LOGAN – Logan FamilySearch Library, located at 81 North 100 East, in the back of the Logan Tabernacle, is a branch of the largest genealogical library in the world: the Family History Library in Salt Lake City operated by the Church of Jesus Christ of Latter-day Saints. And thousands of people visit the Logan library every year. In 2018, there were 14,400 visitors to the Logan FamilySearch Library, 734 of those people were not members of the Latter-day Saint church.
There are more than 5,100 branches of the church’s genealogical library in 140 countries throughout the world. The Logan branch of the Family History Center has 100 well-trained missionaries ready to assist anyone (regardless of religious persuasion) do genealogy research.
Elder Michael and Sister Sherry Cook from North Logan were called by the church about a year ago to lead the work in the Family History Center in the Logan Tabernacle.
The most important function of the FamilySearch Library is helping anyone research their family history, said Elle Christensen, the Public Relations missionary for the library.
“We do a lot of research here and we help a lot of people, whether they are members of the church or not, find family,” said Christensen. “We don’t do any proselyting in here at all, so people can feel safe.”
They have visitors from all over the valley, from Preston to Paradise, from Brigham City to Tremonton, and from all over the world.
“Our summer citizens love it here, they like it because everything is free and they get a lot of help.”
Christensen said she came to the family history center with an old black and white wedding photo of her grandfather and grandmother, wanting information. From that single photograph, she found 500 names of relatives she didn’t know she had.
She has been a missionary in the library for four years now and said those kinds of things happen all the time.
One of the things they are pushing now is video histories.
“We are trying to get return missionaries to come in and do video recordings of their missionary experiences,” she said. “Wouldn’t it be great for a grandfather to pull a video off the shelf and show it to his grandchildren?”
The video would show how he looked and sounded at the time.
“Can you imagine the impact that would have on his grandchildren,” she said. “The video service is not only for returned missionaries, anyone who wants to come in and tell their story is welcome.”
Christensen said there is also an outreach program where a missionary can go to a home, or anywhere else within reason, to make an audio or video recording of someone telling their life story.

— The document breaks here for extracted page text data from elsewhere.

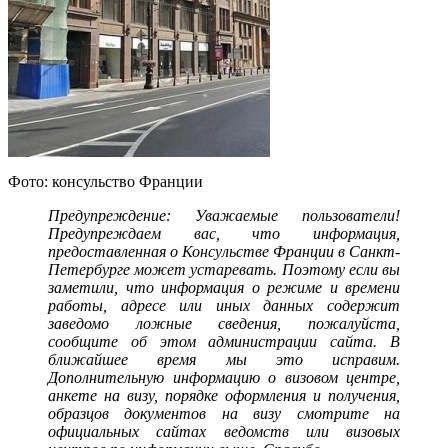
Фото: консульство Франции
Предупреждение: Уважаемые пользователи!
Предупреждаем вас, что информация,
предоставленная о Консульстве Франции в Санкт-
Петербурге может устаревать. Поэтому если вы
заметили, что информация о режиме и времени
работы, адресе или иных данных содержит
заведомо ложные сведения, пожалуйста,
сообщите об этом администрации сайта. В
ближайшее время мы это исправим.
Дополнительную информацию о визовом центре,
анкете на визу, порядке оформления и получения,
образцов документов на визу смотрите на
официальных сайтах ведомств или визовых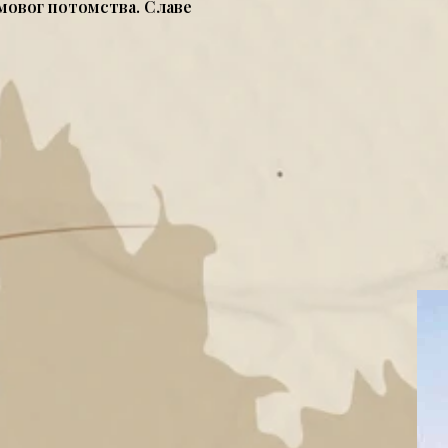
емовог потомства. Славе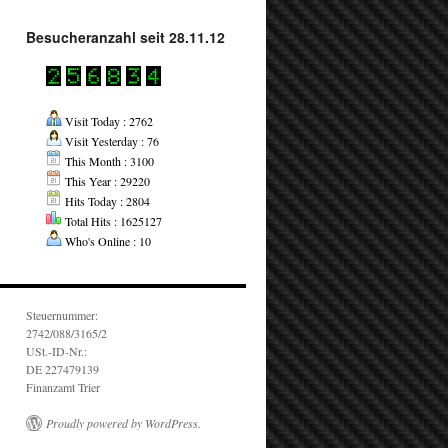
Besucheranzahl seit 28.11.12
Visit Today : 2762
Visit Yesterday : 76
This Month : 3100
This Year : 29220
Hits Today : 2804
Total Hits : 1625127
Who's Online : 10
Steuernummer:
2742/088/3165/2
USt.-ID-Nr.:
DE 227479139
Finanzamt Trier
Proudly powered by WordPress.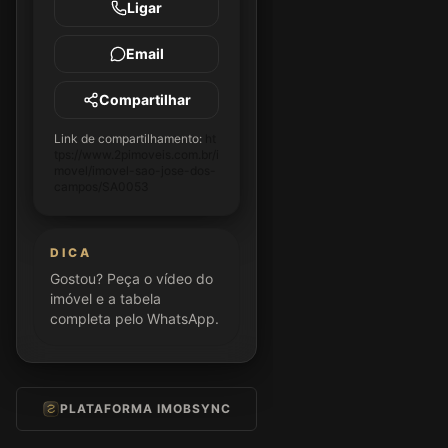
Ligar
Email
Compartilhar
Link de compartilhamento:
ht
tps://www.2pimoveis.com.br/i
movel/imovel-sao-jose-dos-
campos/SA0053
DICA
Gostou? Peça o vídeo do
imóvel e a tabela
completa pelo WhatsApp.
PLATAFORMA IMOBSYNC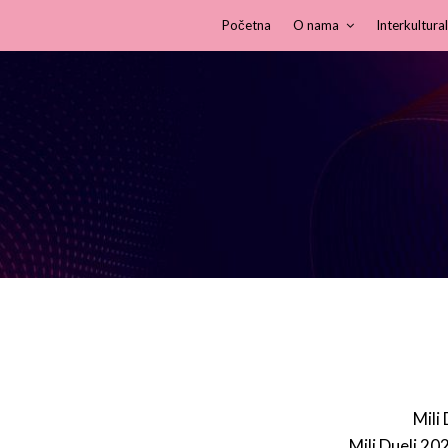
Početna
O nama
Interkultural
Mili
Mili Dueli 20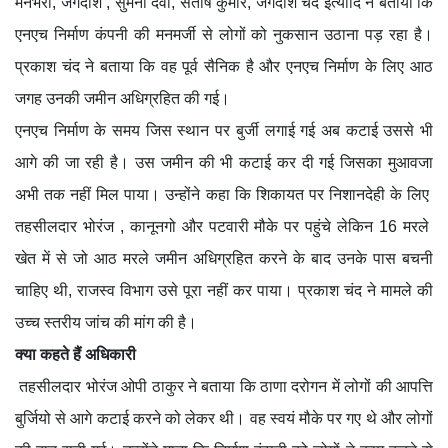
मनभरी, जगदीश , सुमना देवी, संतोष कुमार, जगदीश चंद इत्यादि ने बताया कि
एनएच निर्माण कंपनी की मनमर्जी से लोगों को नुकसान उठाना पड़ रहा है।
प्रकाश चंद ने बताया कि वह पूर्व सैनिक है और एनएच निर्माण के लिए आठ
जगह उनकी जमीन अधिग्रहित की गई।
एनएच निर्माण के समय जिस स्थान पर बुर्जी लगाई गई अब कटाई उससे भी
आगे की जा रही है। उस जमीन की भी कटाई कर दी गई जिसका मुआवजा
अभी तक नहीं मिल पाया। उन्होंने कहा कि शिकायत पर निशानदेही के लिए
तहसीलदार भोरंज , कानूनगो और पटवारी मौके पर पहुंचे लेकिन 16 मरले
खेत में से जो आठ मरले जमीन अधिग्रहित करने के बाद उनके पास बचनी
चाहिए थी, राजस्व विभाग उसे पूरा नहीं कर पाया। प्रकाश चंद ने मामले की
उच्च स्तरीय जांच की मांग की है।
क्या कहते हैं अधिकारी
तहसीलदार भोरंज ओपी ठाकुर ने बताया कि ठाणा दरोगन में लोगों की आपत्ति
बुर्जियो से आगे कटाई करने को लेकर थी। वह स्वयं मौके पर गए थे और लोगों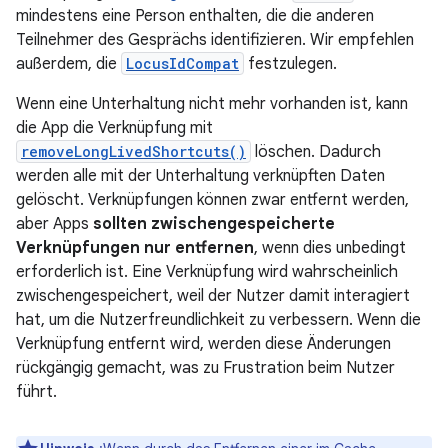
mindestens eine Person enthalten, die die anderen
Teilnehmer des Gesprächs identifizieren. Wir empfehlen
außerdem, die
LocusIdCompat
festzulegen.
Wenn eine Unterhaltung nicht mehr vorhanden ist, kann
die App die Verknüpfung mit
removeLongLivedShortcuts()
löschen. Dadurch
werden alle mit der Unterhaltung verknüpften Daten
gelöscht. Verknüpfungen können zwar entfernt werden,
aber Apps
sollten zwischengespeicherte
Verknüpfungen nur entfernen
, wenn dies unbedingt
erforderlich ist. Eine Verknüpfung wird wahrscheinlich
zwischengespeichert, weil der Nutzer damit interagiert
hat, um die Nutzerfreundlichkeit zu verbessern. Wenn die
Verknüpfung entfernt wird, werden diese Änderungen
rückgängig gemacht, was zu Frustration beim Nutzer
führt.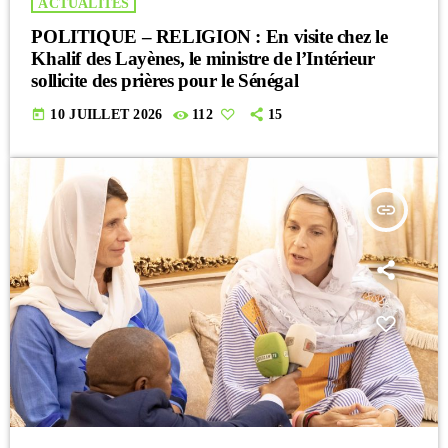
ACTUALITES
POLITIQUE – RELIGION : En visite chez le
Khalif des Layènes, le ministre de l’Intérieur
sollicite des prières pour le Sénégal
today
10 JUILLET 2026
112
15
insert_link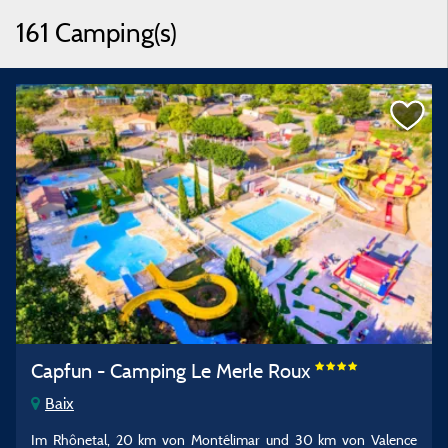
161 Camping(s)
Capfun - Camping Le Merle Roux
Baix
Im Rhônetal, 20 km von Montélimar und 30 km von Valence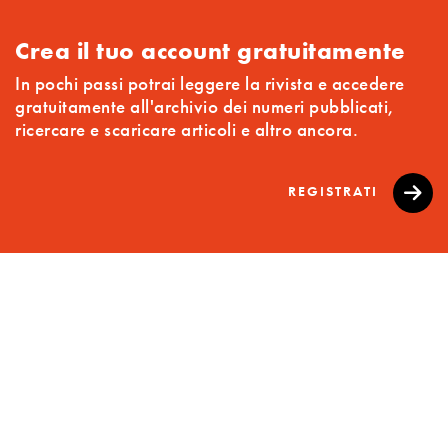
Crea il tuo account gratuitamente
In pochi passi potrai leggere la rivista e accedere
gratuitamente all'archivio dei numeri pubblicati,
ricercare e scaricare articoli e altro ancora.
REGISTRATI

Last year, there were nearly 1,000 people who used outreach services.
She also said there is an app for cell phones that people can use to do family history on their phones.
The Logan facility also has several state-of-the-art ways to save people’s memories.
For photos, there are flatbed, negative and 35 mm scanners. For converting videos, they can reproduce VHS, DVD, 8mm and mini digital video tapes to a flash drive.
For audio services, there are digital conversion capabilities for cassettes, reel-to-reel and vinyl records.
There are host software programs available to visitors, all at no charge.
The library provides resources to assist people in the study of genealogy, including one-on-one assistance, access to internet to search records and classes on how to find relatives.
Sister Sherry Cook said the genealogy library in Logan began in the 1930’s when community members paid the Cache County Library to subscribe to a genealogy magazine.
The Cache County Library Board began ordering a few genealogy books for the community. Community members campaigned to raise funds to get more books, microfilms and microfilm readers. The single shelf of books grew to fill the basement of the library.
In 1974, the American Civil Liberties Union complained that the county library was in violation of separation between church and state and threatened to sue. A group of citizens moved some 12,000 books, cabinets and readers in seven hours, Cook said.
By 1992, the library in the Tabernacle had an inventory of 16,000 books, periodicals, manuscripts and 12,000 microfilm rolls on film. There were 20 microfilm readers, eight Epson computers, 2 IBM computers with printers and 20 microfilm readers to go with 15 microfiche readers. During the 2014 remodeling of the building, many of the books and microfilm were digitized.
Today, the Logan FamilySearch Library has tables of computers with internet access to limitless family history information and missionaries waiting to help
The Library is open Monday from 9:30 a.m. to 5 p.m. and Tuesday through Thursday 9:30 a.m. until 9 p.m. Friday is open 9:30 a.m. until 5 p.m. and Saturday 10:30 a.m. until 3 p.m.